Saturday, March 12, 2011

The earthquake in Japan showed once again how far humankind is from controlling our environment


It could have been much worse, but even in a nation that prides itself on being prepared for earthquakes, the 8.9 magnitude temblor that battered Japan was plenty bad enough.
The ingenuity and resilience of mankind faced off against the awesome destructive force of nature - and, of course, humanity got much the worst of it.
The number of lives lost was much smaller than on other days when the Earth's gigantic tectonic plates have shifted miles below the surface.
Deaths may well be measured in the thousands, but not in the hundreds of thousands, as in Haiti last year or in the South Asian tsunami the day after Christmas 2004.
But that is only limited consolation as one of the world's most advanced societies has taken a battering that is a stark reminder both of how powerless even the vast accomplishments of our species can be and of how critical to survival disaster planning is.
The force of the earthquake crumpled buildings, ignited fires, tore up roads, shut trains and plunged Japan into a full-scale nuclear emergency because of damage done to reactors.
Whatever quakeproofing was done on those plants, it plainly wasn't good enough.

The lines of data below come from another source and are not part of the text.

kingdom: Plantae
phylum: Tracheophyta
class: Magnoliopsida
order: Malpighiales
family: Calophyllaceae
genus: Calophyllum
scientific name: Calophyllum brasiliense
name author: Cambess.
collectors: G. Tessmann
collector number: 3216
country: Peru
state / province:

Not when five reactors at two power plants had technicians and emergency teams scrambling to avert the possibility of a fuel core meltdown.
Long-term, the nuclear industry is likely to suffer an enormous setback and face reasonable demands - both here in our backyard and around the world - for reassurance that, no, it can't happen here.
Tokyo, 240 miles from the epicenter, proved the wisdom of foresight. There, skyscrapers swayed "like trees in the breeze," bemused witnesses told news organizations. They are supposed to sway visibly. They give a little and maintain their structural integrity. They are monuments of human genius.
But worse was coming. The grinding, shifting continental plates tore a gash 186 miles long in the ocean floor and threw a maelstrom of water in every direction - a dreaded tsunami.
This time, mankind was as ready as it could be. Warnings flashed around the Pacific Rim 10 minutes after the temblor. That was fast, amazingly fast. But not fast enough to prepare the nearby Japanese coast.
A seemingly endless mass of water 30 feet high crashed onto the land minutes later, tossing ships and houses, trucks and cars. The land became the sea, and the roaring, rushing ocean carried away all, even burning houses.
And the stunning destruction was there for all the world to see, live on television. Nature has had more spectacularly destructive days, but never one that played out in real time for so many millions of viewers.
What's left now is rescues where they can be made, an enormous cleanup and a reckoning with the supremely destructive power concealed not in the massive core of the Earth, but in nature's tiniest particles.
Cause for awe, indeed, and cause for prayer.